This exercise asks for an exact transcription of every entry.

───── Data excerpts

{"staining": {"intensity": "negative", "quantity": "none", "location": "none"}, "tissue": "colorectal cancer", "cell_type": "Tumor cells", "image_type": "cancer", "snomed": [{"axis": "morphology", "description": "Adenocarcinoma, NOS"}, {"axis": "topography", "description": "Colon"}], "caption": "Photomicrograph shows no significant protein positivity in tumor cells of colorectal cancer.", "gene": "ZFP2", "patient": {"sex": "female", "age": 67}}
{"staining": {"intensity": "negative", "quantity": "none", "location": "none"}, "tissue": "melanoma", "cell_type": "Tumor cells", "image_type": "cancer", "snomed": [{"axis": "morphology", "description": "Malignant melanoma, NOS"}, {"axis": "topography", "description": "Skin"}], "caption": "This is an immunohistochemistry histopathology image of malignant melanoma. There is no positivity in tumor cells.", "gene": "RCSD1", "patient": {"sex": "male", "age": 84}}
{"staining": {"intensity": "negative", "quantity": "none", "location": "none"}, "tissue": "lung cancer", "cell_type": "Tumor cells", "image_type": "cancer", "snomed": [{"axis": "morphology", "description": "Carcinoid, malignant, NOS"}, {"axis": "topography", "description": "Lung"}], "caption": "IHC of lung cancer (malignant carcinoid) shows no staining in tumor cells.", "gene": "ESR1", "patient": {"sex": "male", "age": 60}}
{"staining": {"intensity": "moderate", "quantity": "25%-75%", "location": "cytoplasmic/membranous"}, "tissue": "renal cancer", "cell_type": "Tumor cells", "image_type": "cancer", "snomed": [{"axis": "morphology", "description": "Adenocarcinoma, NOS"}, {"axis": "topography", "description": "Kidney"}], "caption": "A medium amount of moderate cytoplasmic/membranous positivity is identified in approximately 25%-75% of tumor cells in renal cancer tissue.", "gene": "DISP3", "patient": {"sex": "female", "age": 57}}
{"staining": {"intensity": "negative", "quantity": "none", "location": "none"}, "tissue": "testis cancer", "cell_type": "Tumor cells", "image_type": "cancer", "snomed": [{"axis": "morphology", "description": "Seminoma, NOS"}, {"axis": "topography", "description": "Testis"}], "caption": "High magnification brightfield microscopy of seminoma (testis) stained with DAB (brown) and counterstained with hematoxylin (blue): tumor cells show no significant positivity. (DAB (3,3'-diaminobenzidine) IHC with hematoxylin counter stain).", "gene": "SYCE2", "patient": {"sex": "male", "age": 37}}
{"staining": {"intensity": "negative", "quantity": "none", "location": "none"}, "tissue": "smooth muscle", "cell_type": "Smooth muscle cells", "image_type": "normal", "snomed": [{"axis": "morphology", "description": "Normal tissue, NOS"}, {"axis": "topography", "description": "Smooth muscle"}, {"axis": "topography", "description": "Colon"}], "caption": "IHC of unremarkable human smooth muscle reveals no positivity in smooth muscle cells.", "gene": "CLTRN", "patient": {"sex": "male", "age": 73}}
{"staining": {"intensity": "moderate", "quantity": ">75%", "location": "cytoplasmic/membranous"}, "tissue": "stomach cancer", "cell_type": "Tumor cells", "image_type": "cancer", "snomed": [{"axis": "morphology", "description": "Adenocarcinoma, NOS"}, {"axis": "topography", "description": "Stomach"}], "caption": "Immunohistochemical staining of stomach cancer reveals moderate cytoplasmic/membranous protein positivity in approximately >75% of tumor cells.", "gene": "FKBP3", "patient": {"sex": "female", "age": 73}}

──────────

**Exercise solution**
{"staining": {"intensity": "negative", "quantity": "none", "location": "none"}, "tissue": "colorectal cancer", "cell_type": "Tumor cells", "image_type": "cancer", "snomed": [{"axis": "morphology", "description": "Adenocarcinoma, NOS"}, {"axis": "topography", "description": "Colon"}], "caption": "Photomicrograph shows no significant protein positivity in tumor cells of colorectal cancer.", "gene": "ZFP2", "patient": {"sex": "female", "age": 67}}
{"staining": {"intensity": "negative", "quantity": "none", "location": "none"}, "tissue": "melanoma", "cell_type": "Tumor cells", "image_type": "cancer", "snomed": [{"axis": "morphology", "description": "Malignant melanoma, NOS"}, {"axis": "topography", "description": "Skin"}], "caption": "This is an immunohistochemistry histopathology image of malignant melanoma. There is no positivity in tumor cells.", "gene": "RCSD1", "patient": {"sex": "male", "age": 84}}
{"staining": {"intensity": "negative", "quantity": "none", "location": "none"}, "tissue": "lung cancer", "cell_type": "Tumor cells", "image_type": "cancer", "snomed": [{"axis": "morphology", "description": "Carcinoid, malignant, NOS"}, {"axis": "topography", "description": "Lung"}], "caption": "IHC of lung cancer (malignant carcinoid) shows no staining in tumor cells.", "gene": "ESR1", "patient": {"sex": "male", "age": 60}}
{"staining": {"intensity": "moderate", "quantity": "25%-75%", "location": "cytoplasmic/membranous"}, "tissue": "renal cancer", "cell_type": "Tumor cells", "image_type": "cancer", "snomed": [{"axis": "morphology", "description": "Adenocarcinoma, NOS"}, {"axis": "topography", "description": "Kidney"}], "caption": "A medium amount of moderate cytoplasmic/membranous positivity is identified in approximately 25%-75% of tumor cells in renal cancer tissue.", "gene": "DISP3", "patient": {"sex": "female", "age": 57}}
{"staining": {"intensity": "negative", "quantity": "none", "location": "none"}, "tissue": "testis cancer", "cell_type": "Tumor cells", "image_type": "cancer", "snomed": [{"axis": "morphology", "description": "Seminoma, NOS"}, {"axis": "topography", "description": "Testis"}], "caption": "High magnification brightfield microscopy of seminoma (testis) stained with DAB (brown) and counterstained with hematoxylin (blue): tumor cells show no significant positivity. (DAB (3,3'-diaminobenzidine) IHC with hematoxylin counter stain).", "gene": "SYCE2", "patient": {"sex": "male", "age": 37}}
{"staining": {"intensity": "negative", "quantity": "none", "location": "none"}, "tissue": "smooth muscle", "cell_type": "Smooth muscle cells", "image_type": "normal", "snomed": [{"axis": "morphology", "description": "Normal tissue, NOS"}, {"axis": "topography", "description": "Smooth muscle"}, {"axis": "topography", "description": "Colon"}], "caption": "IHC of unremarkable human smooth muscle reveals no positivity in smooth muscle cells.", "gene": "CLTRN", "patient": {"sex": "male", "age": 73}}
{"staining": {"intensity": "moderate", "quantity": ">75%", "location": "cytoplasmic/membranous"}, "tissue": "stomach cancer", "cell_type": "Tumor cells", "image_type": "cancer", "snomed": [{"axis": "morphology", "description": "Adenocarcinoma, NOS"}, {"axis": "topography", "description": "Stomach"}], "caption": "Immunohistochemical staining of stomach cancer reveals moderate cytoplasmic/membranous protein positivity in approximately >75% of tumor cells.", "gene": "FKBP3", "patient": {"sex": "female", "age": 73}}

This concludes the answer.